━━ Source records ━━
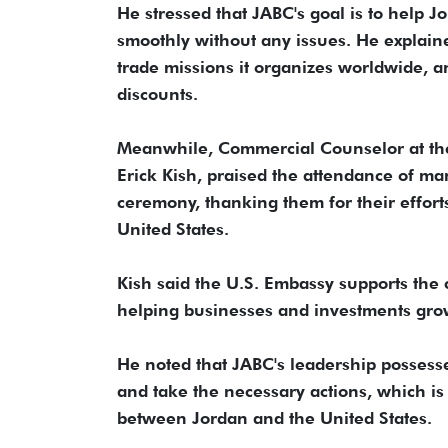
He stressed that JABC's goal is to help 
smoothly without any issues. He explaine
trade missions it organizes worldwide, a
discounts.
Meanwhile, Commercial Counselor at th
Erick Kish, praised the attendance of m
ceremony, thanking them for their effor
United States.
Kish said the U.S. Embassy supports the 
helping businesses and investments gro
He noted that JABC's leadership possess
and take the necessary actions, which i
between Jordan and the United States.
━━━
━━ Source records ━━
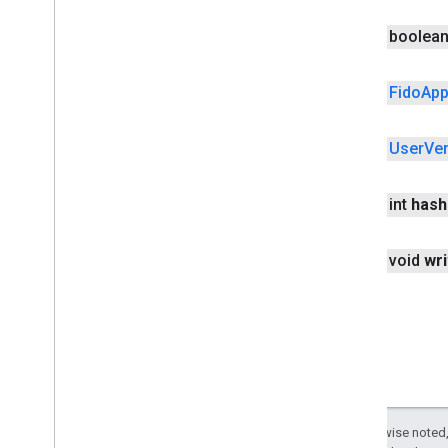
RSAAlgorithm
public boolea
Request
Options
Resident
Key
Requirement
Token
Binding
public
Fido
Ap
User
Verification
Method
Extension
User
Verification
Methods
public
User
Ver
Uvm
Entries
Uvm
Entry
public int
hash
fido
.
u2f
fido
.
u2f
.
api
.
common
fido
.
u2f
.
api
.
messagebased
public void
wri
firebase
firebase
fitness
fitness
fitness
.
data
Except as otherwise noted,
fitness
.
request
━━━
Exercise →
Rename "United States" to "USA" in the lines from the one containing "He stressed that JABC's goal is to help" through the one containing "between Jordan and the United States.", inclusive, and give back only those lines with nothing else changed.

Answer box →
He stressed that JABC's goal is to help 
smoothly without any issues. He explaine
trade missions it organizes worldwide, a
discounts.
Meanwhile, Commercial Counselor at th
Erick Kish, praised the attendance of m
ceremony, thanking them for their effor
USA.
Kish said the U.S. Embassy supports the 
helping businesses and investments gro
He noted that JABC's leadership possess
and take the necessary actions, which i
between Jordan and the USA.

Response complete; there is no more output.